EV: Existe algum programa de computador que ajuda pessoas com deficiência visual a continuar trabalhando com textos?
D: Baixamos um sistema de nome "Dosvox", brasileiríssimo e gratuito, desenvolvido pelo Núcleo de Computação eletrônica da "UFRJ". Funciona com leitor de telas, pelo que conforme o usuário vai teclando e o leitor vai lhe informando em bom som o que está aparecendo no monitor. Em uma semana, já estava tirando as minhas primeiras petições com impressão e tudo. Depois, com maior esforço, fui melhorando principalmente na edição de textos, já que tinha que manter a qualidade de antes. Introduzi outros leitores de tela com distintas características e novos programas de adaptação. Por exemplo, aprendi um programa de escaneamento de documentos, o que me deu maior independência, visto que já reproduz em - "txt" - texto e não em imagem como nos tradicionais.
EV: Houve alguma perda de clientela após a cegueira?
D: Sim. Hoje, só trabalho em ações das quais sou autora, uma vez que todas as que patrocinava antes da cegueira deixaram de existir. Normal. Cruel! Sim. Contudo, dentro do previsível. É que os "iguais" tendem a pensar que a supressão de um sentido, por exemplo, significa a perda da capacidade intelectual. Tive uma triste experiência com meus vizinhos, que disseram: "A Dra. Deborah é advogada competente, mas é cega. Tem que sair das ações do condomínio e do conselho consultivo." Desnecessários maiores comentários, já que o clima de preconceito e discriminação é cristalino.
EV: Conte-nos da importância do cão-guia para a senhora.
D: Vi que a bengala é uma ferramenta de locomoção que não se deu com a minha personalidade. Era tão cega quanto eu! Decidi que um olho quadrúpede seria a solução. Parti para a busca de Jimmy, meu cão-guia, em Nova Iorque, e o trouxe depois de um curso de 30 dias e sem falar o inglês. Eis a prova de que quando sabemos querer não existem barreiras de quaisquer natureza.
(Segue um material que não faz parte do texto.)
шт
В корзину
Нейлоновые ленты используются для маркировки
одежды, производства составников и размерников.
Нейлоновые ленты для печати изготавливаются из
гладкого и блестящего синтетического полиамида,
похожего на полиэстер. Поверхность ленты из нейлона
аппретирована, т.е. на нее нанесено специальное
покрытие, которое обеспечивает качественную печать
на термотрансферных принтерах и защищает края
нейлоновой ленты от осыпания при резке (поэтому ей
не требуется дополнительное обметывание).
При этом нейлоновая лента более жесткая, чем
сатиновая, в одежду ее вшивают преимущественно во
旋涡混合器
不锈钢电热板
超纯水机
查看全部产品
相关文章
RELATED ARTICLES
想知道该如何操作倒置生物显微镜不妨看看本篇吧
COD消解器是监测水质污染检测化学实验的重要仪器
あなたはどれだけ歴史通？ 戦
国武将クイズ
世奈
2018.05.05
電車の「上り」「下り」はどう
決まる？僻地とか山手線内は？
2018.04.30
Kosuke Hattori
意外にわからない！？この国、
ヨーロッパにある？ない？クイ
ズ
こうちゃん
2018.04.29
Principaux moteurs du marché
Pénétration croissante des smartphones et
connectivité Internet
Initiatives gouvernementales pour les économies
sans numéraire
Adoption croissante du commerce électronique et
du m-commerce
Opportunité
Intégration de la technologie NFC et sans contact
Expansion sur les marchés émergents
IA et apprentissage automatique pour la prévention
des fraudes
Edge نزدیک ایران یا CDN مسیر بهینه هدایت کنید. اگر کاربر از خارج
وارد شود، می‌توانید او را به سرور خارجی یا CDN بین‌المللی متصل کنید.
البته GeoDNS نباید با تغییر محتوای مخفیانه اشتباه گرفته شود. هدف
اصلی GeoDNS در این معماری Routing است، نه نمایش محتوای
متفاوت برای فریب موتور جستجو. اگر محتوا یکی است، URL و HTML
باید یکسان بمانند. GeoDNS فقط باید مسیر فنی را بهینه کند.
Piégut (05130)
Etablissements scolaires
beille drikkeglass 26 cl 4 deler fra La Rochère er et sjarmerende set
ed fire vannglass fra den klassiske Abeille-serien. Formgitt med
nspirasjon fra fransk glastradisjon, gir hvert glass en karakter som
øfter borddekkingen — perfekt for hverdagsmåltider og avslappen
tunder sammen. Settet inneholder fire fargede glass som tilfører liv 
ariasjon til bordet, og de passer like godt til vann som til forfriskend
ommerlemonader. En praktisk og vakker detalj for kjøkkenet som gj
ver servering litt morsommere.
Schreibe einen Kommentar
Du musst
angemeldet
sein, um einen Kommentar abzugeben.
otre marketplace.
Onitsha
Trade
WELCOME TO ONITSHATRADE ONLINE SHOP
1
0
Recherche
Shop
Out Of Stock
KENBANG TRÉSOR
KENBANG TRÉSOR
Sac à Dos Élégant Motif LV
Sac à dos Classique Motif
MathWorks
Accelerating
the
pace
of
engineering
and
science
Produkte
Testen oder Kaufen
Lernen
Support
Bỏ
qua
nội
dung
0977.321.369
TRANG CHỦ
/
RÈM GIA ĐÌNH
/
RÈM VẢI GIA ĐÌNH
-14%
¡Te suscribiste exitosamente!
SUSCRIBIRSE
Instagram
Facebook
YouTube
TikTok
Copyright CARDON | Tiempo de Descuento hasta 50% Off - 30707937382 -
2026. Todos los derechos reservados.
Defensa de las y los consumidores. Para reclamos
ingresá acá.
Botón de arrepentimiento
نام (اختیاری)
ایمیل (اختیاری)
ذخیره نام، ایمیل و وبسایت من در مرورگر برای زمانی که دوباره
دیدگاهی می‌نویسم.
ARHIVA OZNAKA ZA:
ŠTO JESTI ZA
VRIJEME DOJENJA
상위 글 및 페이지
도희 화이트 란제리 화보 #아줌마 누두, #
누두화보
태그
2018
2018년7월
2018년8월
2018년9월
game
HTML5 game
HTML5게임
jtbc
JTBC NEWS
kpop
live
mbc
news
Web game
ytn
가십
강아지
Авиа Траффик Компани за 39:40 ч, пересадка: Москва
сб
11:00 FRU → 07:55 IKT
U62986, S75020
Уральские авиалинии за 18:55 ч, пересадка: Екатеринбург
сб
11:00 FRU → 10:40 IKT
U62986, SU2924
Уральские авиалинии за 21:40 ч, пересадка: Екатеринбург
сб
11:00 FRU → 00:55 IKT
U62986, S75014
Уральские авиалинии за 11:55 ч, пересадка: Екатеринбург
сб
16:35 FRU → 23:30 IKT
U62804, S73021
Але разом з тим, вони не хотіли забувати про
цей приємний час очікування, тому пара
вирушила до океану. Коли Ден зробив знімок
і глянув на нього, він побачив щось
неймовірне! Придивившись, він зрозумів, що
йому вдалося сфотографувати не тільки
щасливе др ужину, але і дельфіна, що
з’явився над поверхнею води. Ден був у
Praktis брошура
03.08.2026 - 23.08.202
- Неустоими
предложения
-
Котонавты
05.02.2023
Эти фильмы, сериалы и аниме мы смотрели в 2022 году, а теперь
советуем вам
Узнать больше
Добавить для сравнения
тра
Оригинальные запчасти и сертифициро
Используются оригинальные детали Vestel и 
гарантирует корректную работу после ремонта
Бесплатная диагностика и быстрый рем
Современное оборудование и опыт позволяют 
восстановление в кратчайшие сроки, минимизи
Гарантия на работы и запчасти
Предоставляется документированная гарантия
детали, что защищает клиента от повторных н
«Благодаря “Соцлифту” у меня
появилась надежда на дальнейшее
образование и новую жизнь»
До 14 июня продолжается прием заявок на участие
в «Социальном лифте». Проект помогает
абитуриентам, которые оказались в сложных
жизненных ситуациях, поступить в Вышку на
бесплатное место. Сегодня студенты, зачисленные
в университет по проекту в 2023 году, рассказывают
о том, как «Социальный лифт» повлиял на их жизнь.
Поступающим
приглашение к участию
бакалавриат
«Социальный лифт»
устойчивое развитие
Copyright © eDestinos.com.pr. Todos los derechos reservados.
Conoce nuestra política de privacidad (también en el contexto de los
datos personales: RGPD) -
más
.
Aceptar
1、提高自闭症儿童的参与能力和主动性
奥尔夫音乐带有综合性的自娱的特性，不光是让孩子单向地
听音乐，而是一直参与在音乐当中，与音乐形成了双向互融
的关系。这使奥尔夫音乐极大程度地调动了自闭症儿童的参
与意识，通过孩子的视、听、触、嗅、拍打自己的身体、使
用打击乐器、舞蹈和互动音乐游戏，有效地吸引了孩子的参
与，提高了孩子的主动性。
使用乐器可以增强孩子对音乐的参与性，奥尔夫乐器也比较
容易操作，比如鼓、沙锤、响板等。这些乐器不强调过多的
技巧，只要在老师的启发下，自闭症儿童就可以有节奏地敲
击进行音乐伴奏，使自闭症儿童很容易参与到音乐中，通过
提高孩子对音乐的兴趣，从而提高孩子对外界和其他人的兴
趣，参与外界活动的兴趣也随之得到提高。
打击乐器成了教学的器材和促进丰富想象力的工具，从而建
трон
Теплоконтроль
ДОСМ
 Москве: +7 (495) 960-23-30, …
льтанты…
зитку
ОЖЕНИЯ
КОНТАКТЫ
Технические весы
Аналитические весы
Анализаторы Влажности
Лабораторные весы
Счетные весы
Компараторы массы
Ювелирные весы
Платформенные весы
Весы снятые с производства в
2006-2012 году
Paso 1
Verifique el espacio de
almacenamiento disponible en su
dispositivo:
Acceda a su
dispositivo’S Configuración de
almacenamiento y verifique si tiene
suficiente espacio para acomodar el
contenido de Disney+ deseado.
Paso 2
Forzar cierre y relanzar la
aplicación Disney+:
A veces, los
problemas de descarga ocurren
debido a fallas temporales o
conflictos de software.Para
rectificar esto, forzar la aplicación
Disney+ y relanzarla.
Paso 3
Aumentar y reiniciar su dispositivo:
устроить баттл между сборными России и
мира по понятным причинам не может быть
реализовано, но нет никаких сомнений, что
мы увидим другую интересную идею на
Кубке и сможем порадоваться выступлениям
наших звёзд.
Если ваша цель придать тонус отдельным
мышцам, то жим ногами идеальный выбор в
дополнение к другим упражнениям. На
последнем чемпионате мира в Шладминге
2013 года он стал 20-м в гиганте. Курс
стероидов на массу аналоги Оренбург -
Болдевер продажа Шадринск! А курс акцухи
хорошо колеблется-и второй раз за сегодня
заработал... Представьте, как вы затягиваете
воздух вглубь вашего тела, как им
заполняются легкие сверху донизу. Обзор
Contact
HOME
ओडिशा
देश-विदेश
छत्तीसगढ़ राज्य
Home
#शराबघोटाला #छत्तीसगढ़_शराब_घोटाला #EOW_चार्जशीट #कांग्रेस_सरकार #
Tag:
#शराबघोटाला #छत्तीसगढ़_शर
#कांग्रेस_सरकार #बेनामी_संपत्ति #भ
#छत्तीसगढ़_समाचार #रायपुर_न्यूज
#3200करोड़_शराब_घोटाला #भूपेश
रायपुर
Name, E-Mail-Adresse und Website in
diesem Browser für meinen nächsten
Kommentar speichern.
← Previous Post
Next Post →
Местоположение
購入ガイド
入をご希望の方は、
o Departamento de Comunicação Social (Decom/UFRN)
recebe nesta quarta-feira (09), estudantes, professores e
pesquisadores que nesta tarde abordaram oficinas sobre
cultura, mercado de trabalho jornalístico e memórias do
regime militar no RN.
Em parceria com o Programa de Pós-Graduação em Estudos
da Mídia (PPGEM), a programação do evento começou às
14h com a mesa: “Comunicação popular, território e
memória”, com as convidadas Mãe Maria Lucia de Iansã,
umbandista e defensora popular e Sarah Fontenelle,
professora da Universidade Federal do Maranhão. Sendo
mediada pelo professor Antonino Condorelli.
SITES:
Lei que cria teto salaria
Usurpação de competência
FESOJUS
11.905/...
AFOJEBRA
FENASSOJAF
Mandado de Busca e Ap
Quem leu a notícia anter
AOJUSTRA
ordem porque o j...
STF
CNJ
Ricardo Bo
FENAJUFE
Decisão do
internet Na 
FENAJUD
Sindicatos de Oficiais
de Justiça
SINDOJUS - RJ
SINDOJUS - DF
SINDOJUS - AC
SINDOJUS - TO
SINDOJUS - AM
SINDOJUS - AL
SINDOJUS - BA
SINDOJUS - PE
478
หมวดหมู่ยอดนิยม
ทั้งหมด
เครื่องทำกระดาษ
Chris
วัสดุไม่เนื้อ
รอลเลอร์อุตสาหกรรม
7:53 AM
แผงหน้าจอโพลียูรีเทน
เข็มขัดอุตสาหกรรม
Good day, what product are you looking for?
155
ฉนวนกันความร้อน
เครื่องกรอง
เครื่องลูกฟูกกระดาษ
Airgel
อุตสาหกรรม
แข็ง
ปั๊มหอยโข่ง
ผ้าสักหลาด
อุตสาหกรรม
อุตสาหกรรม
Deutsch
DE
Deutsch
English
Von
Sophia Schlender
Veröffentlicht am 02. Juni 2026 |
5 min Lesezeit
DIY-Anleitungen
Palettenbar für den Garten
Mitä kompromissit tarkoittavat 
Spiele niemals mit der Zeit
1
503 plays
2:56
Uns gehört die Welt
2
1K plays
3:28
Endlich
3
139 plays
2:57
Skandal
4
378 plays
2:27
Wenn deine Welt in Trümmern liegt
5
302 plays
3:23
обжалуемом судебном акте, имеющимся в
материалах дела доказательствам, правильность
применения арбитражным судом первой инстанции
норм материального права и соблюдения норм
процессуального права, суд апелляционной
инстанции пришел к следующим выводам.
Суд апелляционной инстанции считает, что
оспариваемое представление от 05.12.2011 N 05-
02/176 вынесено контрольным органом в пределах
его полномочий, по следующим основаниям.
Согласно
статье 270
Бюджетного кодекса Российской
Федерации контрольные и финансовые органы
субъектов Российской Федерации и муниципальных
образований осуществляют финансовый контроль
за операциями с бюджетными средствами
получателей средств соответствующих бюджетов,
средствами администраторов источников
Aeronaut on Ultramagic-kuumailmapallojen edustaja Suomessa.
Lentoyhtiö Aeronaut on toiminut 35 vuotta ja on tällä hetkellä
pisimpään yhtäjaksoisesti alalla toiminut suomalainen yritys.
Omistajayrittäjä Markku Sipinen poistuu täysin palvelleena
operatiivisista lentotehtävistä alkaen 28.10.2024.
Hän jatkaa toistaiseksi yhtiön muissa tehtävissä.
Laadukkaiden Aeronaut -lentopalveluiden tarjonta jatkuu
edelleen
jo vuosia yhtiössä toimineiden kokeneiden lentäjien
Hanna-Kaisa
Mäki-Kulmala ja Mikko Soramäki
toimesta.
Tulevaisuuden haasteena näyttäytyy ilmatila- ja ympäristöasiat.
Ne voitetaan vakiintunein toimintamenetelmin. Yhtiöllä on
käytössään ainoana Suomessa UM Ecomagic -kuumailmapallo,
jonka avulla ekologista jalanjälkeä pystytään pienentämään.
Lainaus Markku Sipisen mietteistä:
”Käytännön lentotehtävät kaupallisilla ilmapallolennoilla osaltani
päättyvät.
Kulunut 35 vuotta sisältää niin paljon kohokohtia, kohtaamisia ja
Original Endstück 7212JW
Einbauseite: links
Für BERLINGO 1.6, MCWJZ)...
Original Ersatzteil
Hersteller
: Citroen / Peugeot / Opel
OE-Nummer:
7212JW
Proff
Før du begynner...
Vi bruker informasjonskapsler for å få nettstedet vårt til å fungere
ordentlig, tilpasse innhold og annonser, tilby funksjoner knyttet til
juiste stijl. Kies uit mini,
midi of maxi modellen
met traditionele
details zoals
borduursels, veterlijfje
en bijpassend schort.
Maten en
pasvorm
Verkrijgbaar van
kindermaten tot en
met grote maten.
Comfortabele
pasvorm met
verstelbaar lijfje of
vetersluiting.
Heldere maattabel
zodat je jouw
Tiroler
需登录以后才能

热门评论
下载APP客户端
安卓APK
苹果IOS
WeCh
Depois do Jimmy, a qualidade de vida da nossa família melhorou sensivelmente e posso dizer que formamos uma "dupla do barulho" a desbravar as adversidades que vamos encontrando no dia-a-dia.
EV: Quais são as evoluções sociais que a senhora entende serem mais prementes para o bem-estar de um deficiente visual no Brasil?
D: Hoje luto para transformar o "teletrabalho" uma realidade, para, por meio da tecnologia, tornar mais confortável a relação entre deficiente e empregador. Para o deficiente, não haveria o desgaste com a locomoção e, em contrapartida, o empregador não teria ônus de preparar um ambiente do trabalho adaptado, nem custear vale-transporte. Entretanto, sem uma legislação específica e com rara jurisprudência sobre o assunto, os empresários ainda não estão prontos para esse avanço.
EV: Que mensagem a senhora deixa para outros profissionais que também portam deficiência visual?
D: Temos que praticar o "jogo do contente", pelo qual sempre devemos agradecer pelo que restou ao invés de lamentar pelo que perdemos.
EV: A senhora deixa algum alerta à sociedade em geral?
D: Não podemos nos esquecer dos deficientes que não têm recursos financeiros para ter um simplório e defasado computador. Temos que lembrar dos interiores nem tão distantes das grandes capitais, onde não há qualquer infraestrutura para o que quer que seja. Dai é que percebemos o quão demagógico é o slogan governamental: "Brasil! Um País de todos". A luta é em prol de todos, pelo que despeço-me deixando aos leitores do Espaço Vital um exercício de cidadania, no sentido de que reflitam sobre o pensamento de Alexander Graham Bell: "Nunca ande pelo caminho traçado, pois ele conduz somente até onde os outros foram."